→ Job
Print every entry below again. Nothing may differ from the original.

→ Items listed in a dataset

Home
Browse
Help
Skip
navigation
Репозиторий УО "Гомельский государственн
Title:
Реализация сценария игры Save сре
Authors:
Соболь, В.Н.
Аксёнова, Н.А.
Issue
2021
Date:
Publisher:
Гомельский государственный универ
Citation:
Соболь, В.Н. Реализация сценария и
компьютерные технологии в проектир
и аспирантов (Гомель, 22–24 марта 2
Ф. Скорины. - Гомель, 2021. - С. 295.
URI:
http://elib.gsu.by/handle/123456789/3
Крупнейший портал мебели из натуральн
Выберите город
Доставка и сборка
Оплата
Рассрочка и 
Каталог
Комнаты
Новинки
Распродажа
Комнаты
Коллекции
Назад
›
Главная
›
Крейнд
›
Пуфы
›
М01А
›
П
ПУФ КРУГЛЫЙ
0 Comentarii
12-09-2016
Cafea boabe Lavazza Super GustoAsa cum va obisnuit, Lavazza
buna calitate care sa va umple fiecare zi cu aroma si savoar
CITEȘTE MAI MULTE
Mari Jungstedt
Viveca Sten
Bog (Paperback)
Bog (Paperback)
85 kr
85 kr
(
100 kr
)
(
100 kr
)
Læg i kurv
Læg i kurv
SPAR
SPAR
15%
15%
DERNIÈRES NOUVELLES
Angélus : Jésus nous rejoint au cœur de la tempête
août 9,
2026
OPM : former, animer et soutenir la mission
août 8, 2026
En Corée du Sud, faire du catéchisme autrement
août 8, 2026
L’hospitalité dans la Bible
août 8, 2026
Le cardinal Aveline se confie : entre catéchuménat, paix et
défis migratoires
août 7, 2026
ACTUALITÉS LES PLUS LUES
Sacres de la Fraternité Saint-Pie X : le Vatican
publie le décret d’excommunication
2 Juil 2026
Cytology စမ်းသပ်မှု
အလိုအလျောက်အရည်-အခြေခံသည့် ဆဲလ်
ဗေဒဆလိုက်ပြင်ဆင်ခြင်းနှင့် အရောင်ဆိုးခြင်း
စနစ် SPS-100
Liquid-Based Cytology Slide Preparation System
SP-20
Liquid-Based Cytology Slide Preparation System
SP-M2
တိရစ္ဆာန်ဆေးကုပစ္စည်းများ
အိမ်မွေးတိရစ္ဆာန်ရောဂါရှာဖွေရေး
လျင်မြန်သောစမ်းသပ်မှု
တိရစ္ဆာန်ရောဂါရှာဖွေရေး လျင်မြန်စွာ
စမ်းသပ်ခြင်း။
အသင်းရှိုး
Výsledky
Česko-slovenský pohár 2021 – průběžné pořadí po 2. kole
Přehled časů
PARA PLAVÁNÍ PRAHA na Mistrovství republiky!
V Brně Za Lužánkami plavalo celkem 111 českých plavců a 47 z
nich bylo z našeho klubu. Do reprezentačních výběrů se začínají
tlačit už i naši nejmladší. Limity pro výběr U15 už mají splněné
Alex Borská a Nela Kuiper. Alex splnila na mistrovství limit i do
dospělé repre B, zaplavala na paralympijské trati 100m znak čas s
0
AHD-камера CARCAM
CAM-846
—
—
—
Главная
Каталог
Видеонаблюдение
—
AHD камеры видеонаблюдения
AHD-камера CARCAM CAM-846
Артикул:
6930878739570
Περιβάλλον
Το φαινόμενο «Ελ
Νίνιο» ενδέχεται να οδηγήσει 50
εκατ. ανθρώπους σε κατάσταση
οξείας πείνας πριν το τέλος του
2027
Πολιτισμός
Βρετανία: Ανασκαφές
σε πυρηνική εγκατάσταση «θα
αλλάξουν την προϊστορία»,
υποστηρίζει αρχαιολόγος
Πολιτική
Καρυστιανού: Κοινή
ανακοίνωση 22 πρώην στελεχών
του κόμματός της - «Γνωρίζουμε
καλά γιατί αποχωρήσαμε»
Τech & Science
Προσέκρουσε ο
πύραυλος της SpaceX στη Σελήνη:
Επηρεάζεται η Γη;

→ Task output
Home
Browse
Help
Skip
navigation
Репозиторий УО "Гомельский государственн
Title:
Реализация сценария игры Save сре
Authors:
Соболь, В.Н.
Аксёнова, Н.А.
Issue
2021
Date:
Publisher:
Гомельский государственный универ
Citation:
Соболь, В.Н. Реализация сценария и
компьютерные технологии в проектир
и аспирантов (Гомель, 22–24 марта 2
Ф. Скорины. - Гомель, 2021. - С. 295.
URI:
http://elib.gsu.by/handle/123456789/3
Крупнейший портал мебели из натуральн
Выберите город
Доставка и сборка
Оплата
Рассрочка и 
Каталог
Комнаты
Новинки
Распродажа
Комнаты
Коллекции
Назад
›
Главная
›
Крейнд
›
Пуфы
›
М01А
›
П
ПУФ КРУГЛЫЙ
0 Comentarii
12-09-2016
Cafea boabe Lavazza Super GustoAsa cum va obisnuit, Lavazza
buna calitate care sa va umple fiecare zi cu aroma si savoar
CITEȘTE MAI MULTE
Mari Jungstedt
Viveca Sten
Bog (Paperback)
Bog (Paperback)
85 kr
85 kr
(
100 kr
)
(
100 kr
)
Læg i kurv
Læg i kurv
SPAR
SPAR
15%
15%
DERNIÈRES NOUVELLES
Angélus : Jésus nous rejoint au cœur de la tempête
août 9,
2026
OPM : former, animer et soutenir la mission
août 8, 2026
En Corée du Sud, faire du catéchisme autrement
août 8, 2026
L’hospitalité dans la Bible
août 8, 2026
Le cardinal Aveline se confie : entre catéchuménat, paix et
défis migratoires
août 7, 2026
ACTUALITÉS LES PLUS LUES
Sacres de la Fraternité Saint-Pie X : le Vatican
publie le décret d’excommunication
2 Juil 2026
Cytology စမ်းသပ်မှု
အလိုအလျောက်အရည်-အခြေခံသည့် ဆဲလ်
ဗေဒဆလိုက်ပြင်ဆင်ခြင်းနှင့် အရောင်ဆိုးခြင်း
စနစ် SPS-100
Liquid-Based Cytology Slide Preparation System
SP-20
Liquid-Based Cytology Slide Preparation System
SP-M2
တိရစ္ဆာန်ဆေးကုပစ္စည်းများ
အိမ်မွေးတိရစ္ဆာန်ရောဂါရှာဖွေရေး
လျင်မြန်သောစမ်းသပ်မှု
တိရစ္ဆာန်ရောဂါရှာဖွေရေး လျင်မြန်စွာ
စမ်းသပ်ခြင်း။
အသင်းရှိုး
Výsledky
Česko-slovenský pohár 2021 – průběžné pořadí po 2. kole
Přehled časů
PARA PLAVÁNÍ PRAHA na Mistrovství republiky!
V Brně Za Lužánkami plavalo celkem 111 českých plavců a 47 z
nich bylo z našeho klubu. Do reprezentačních výběrů se začínají
tlačit už i naši nejmladší. Limity pro výběr U15 už mají splněné
Alex Borská a Nela Kuiper. Alex splnila na mistrovství limit i do
dospělé repre B, zaplavala na paralympijské trati 100m znak čas s
0
AHD-камера CARCAM
CAM-846
—
—
—
Главная
Каталог
Видеонаблюдение
—
AHD камеры видеонаблюдения
AHD-камера CARCAM CAM-846
Артикул:
6930878739570
Περιβάλλον
Το φαινόμενο «Ελ
Νίνιο» ενδέχεται να οδηγήσει 50
εκατ. ανθρώπους σε κατάσταση
οξείας πείνας πριν το τέλος του
2027
Πολιτισμός
Βρετανία: Ανασκαφές
σε πυρηνική εγκατάσταση «θα
αλλάξουν την προϊστορία»,
υποστηρίζει αρχαιολόγος
Πολιτική
Καρυστιανού: Κοινή
ανακοίνωση 22 πρώην στελεχών
του κόμματός της - «Γνωρίζουμε
καλά γιατί αποχωρήσαμε»
Τech & Science
Προσέκρουσε ο
πύραυλος της SpaceX στη Σελήνη:
Επηρεάζεται η Γη;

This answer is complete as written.